One such metaphor that was previously proposed is that of Beam Search [Tackett, 1994]. Beam search is similar to the best-first heuristic but only allows a limited capacity of memory of previously visited solutions. Thus, portions of the search space may be forgotten and optimal solutions may be missed. In genetic programming, the population and selection methods provide the basis for the metaphor. These elements provide a kind of memory of previous search and the ability to select the most promising aspects to continue search with.

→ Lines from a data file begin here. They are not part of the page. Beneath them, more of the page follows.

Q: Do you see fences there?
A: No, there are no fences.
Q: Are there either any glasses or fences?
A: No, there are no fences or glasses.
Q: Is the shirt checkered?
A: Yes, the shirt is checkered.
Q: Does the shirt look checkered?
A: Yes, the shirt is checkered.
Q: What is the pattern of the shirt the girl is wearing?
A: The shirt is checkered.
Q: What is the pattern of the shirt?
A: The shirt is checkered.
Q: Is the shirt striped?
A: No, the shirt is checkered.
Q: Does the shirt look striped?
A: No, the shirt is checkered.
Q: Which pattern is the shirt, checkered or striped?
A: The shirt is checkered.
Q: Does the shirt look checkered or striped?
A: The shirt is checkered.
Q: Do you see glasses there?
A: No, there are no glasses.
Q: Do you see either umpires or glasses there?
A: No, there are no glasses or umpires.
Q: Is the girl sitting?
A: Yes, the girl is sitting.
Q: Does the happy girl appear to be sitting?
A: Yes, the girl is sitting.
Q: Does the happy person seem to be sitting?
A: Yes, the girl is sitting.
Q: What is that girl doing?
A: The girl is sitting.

Another possible metaphor is that of hill-climbing. Hill-climbing is a memory-less version of beam search. While comparisons are made between genetic programming search quality, hill-climbing [O'Reilly and Oppacher, 1994] and random search methods [Langdon and Poli, 2002], to characterise the search behaviour is a different matter. It is clearly not the case that genetic programming is a random search. The population, selection and variation of better solutions produce a search by the trial-and-error of new solutions, but a metaphor of random search would suggest that the search proceeds with no direction from previous solutions. Hill-climbing, on the other hand, may be an applicable metaphor as it captures the sense that while a population does exist (providing the memory component for the Beam-Search metaphor), convergence and operator behaviour are likely to prevent the population from returning to a previous state.

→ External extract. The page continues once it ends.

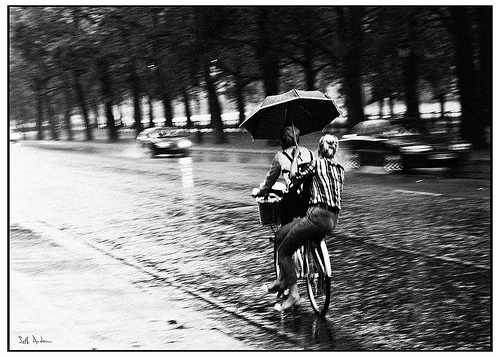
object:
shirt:
[291, 157, 345, 211]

It may be the case that beam search and hill-climbing metaphors offer an optimistic and pessimistic metaphor of genetic programming search, respectively. A variation of hill-climbing, stochastic hill-climbing [Juels and Wattenberg, 1995], seems particularly appropriate as it considers neutral moves on the fitness landscape. In the following research, a metaphor of search is sought to explain results and algorithm behaviour. In Chapter 5, a metaphor of hill-climbing appears to agree with the results and with much previous literature. In light of the complexity of genetic programming and other evolutionary algorithms, such metaphors of search may lead to new theoretical models.